Maybe Ringo wrote that comment. I wouldn't be surprised.

(Reply to this)(Parent)(Thread)


[info]cinnamonical
2013-09-09 10:50 pm UTC (link)
"One in three college women are sexually assaulted, so you can't say rape has life-long consequences. Otherwise, you're telling a huge population that they'll never get better! That's sexist!"

...THE ACTUAL FUCK?!

(Reply to this)(Parent)(Thread)


[info]franzen
2013-09-10 02:01 am UTC (link)
You can't make that shit up. Guy was arguing that rape couldn't be as traumatic and life-altering as another poster said (the poster rightly noted that "rape is a crime that has lifelong consequences," not "being raped = the worst thing that can happen to a woman, social eligibility ruined forever"), then took the college assault statistic and used it to say women need to calm the hell down. After all, if so many women have been assaulted and raped, it's obviously something you can get over, and PA has made jokes about genocide and murder and no one cared and those crimes are worse.

This also featured men saying they'd rather be raped than [something else from PA], because rape isn't fatal. Sexually motivated homicide? Must not exist.

I was using Kotaku's guide to playing Japanese PSN demos, saw the PA post about an "apology" and thought I'd check it, and then I made the fatal mistake of scrolling too far down.

My hatred of PA and anyone who defends those two assholes continues to grow.

(Reply to this)(Parent)(Thread)


[info]ekaterinv
2013-09-10 02:15 am UTC (link)
I suppose that guy wouldn't particularly mind if I set his face on fire. Seeing as how that probably wouldn't kill him and all.

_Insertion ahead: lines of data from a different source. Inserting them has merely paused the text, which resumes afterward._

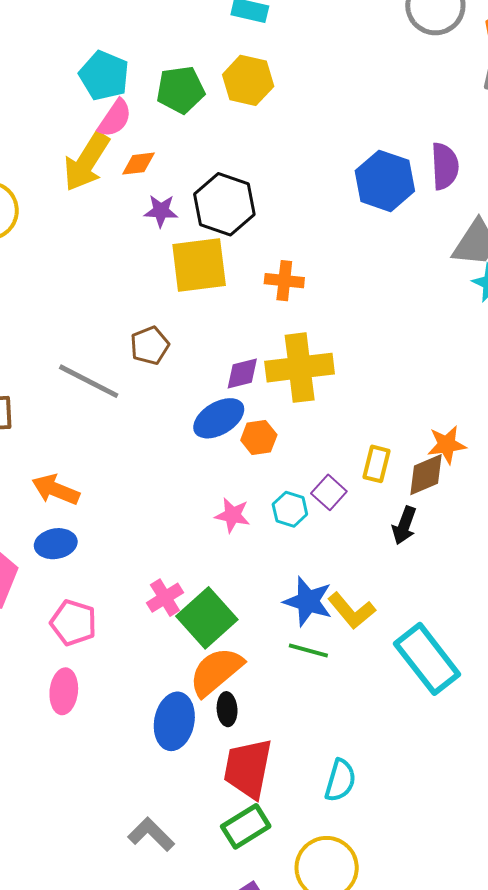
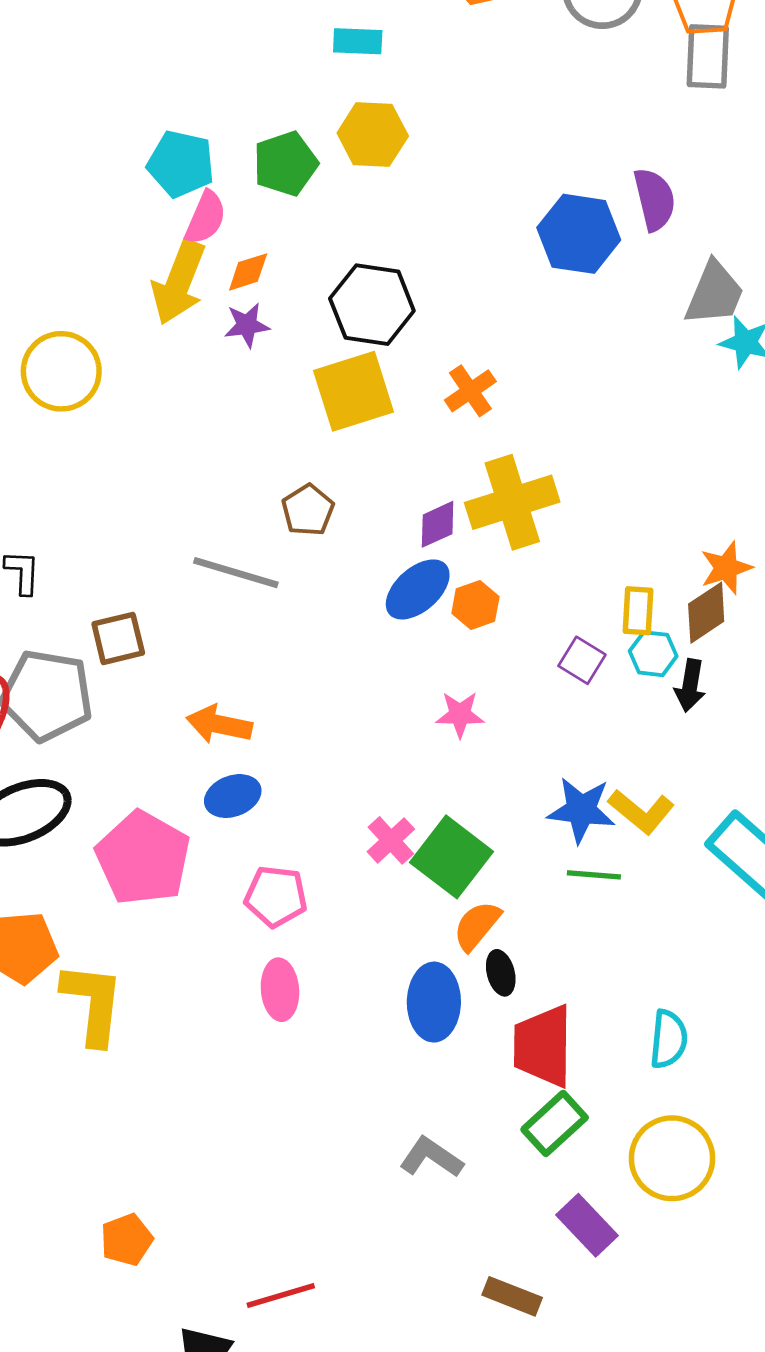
purple star: (161, 211) -> (247, 325), moved
orange cross: (284, 281) -> (470, 391), turned -30
cyan hexagon: (290, 509) -> (653, 654), moved
orange semicircle: (216, 672) -> (477, 926), size x0.7

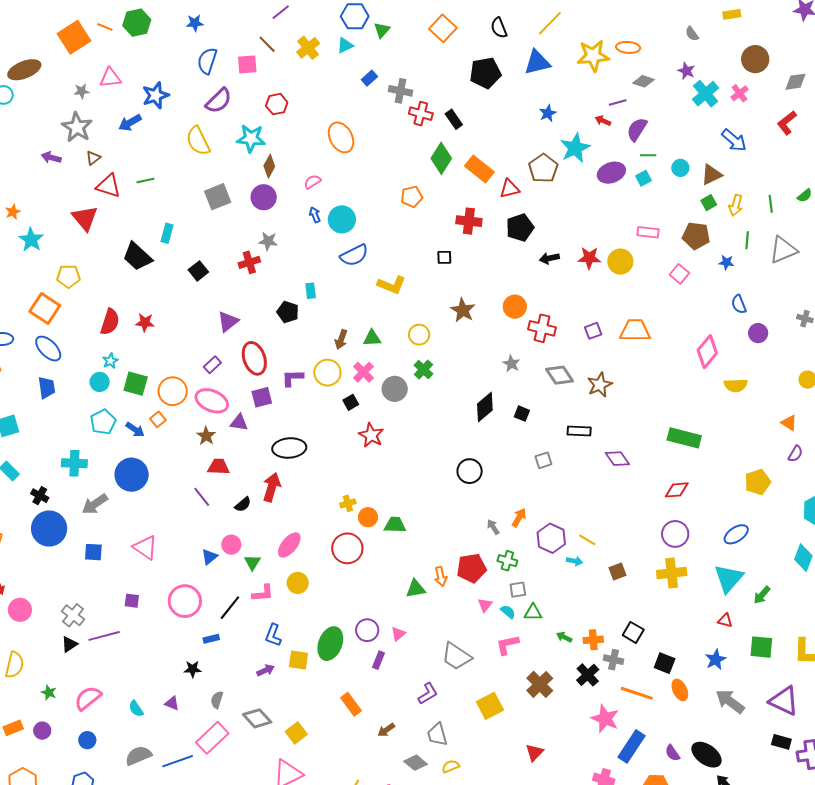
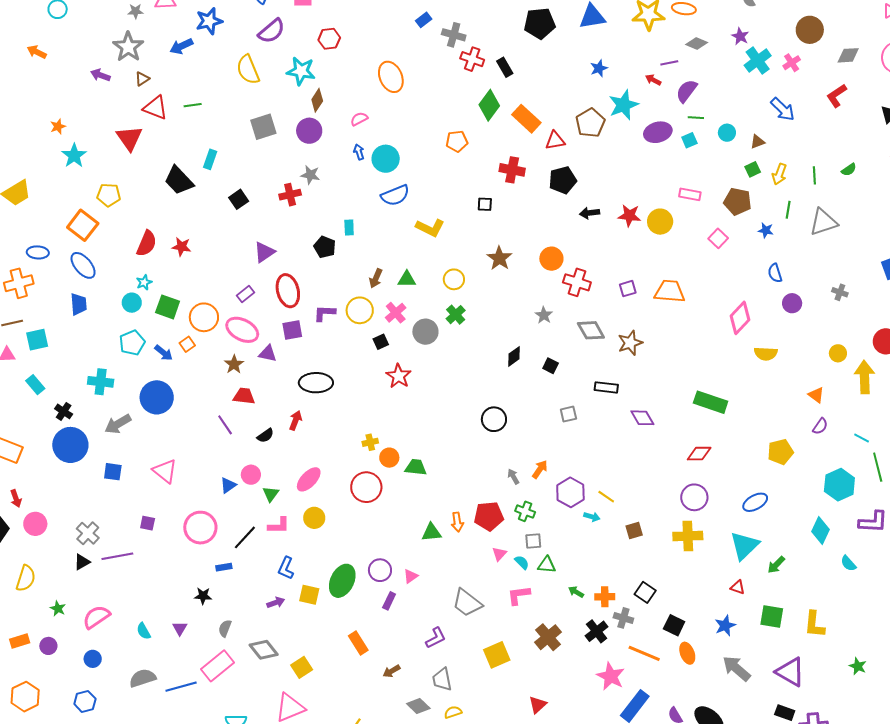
brown triangle: (711, 175) -> (757, 142), size x0.7
black diamond: (485, 407) -> (514, 356), size x0.7
red arrow: (272, 487) -> (295, 420), size x0.7
purple triangle: (172, 703) -> (180, 628), turned 35

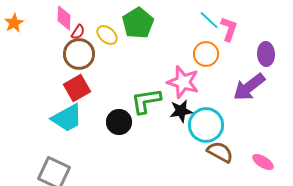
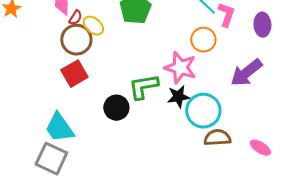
yellow ellipse: (107, 35) -> (93, 26), moved
purple ellipse: (266, 54) -> (262, 25), moved
cyan trapezoid: (67, 118) -> (59, 128), moved, turned 84
brown semicircle: (220, 152) -> (217, 138), turned -32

(Reply to this)(Parent)(Thread)


[info]cinnamonical
2013-09-10 03:40 am UTC (link)
Can I kick him in the nuts while his face is aflame? I'm sure that'll be just fine with him too. After all, it won't kill him.

(Reply to this)(Parent)(Thread)


[info]cyndra_falin
2013-09-10 04:23 am UTC (link)
Only if I can peel his toenails off and pour salt over the exposed flesh. He won't die!

(Reply to this)(Parent)(Thread)


[info]sadisticferret
2013-09-11 03:38 am UTC (link)
No, douse the wounds in lemon juice first, then salt them. Gotta make sure the area is nice and wet so that the salt has a better chance of staying in place and can work its healing magic. Because we're warm and kind-hearted like that.

(Reply to this)(Parent)


[info]cyndra_falin
2013-09-10 04:27 am UTC (link)
John Ringo can GTFO of Humanity, please.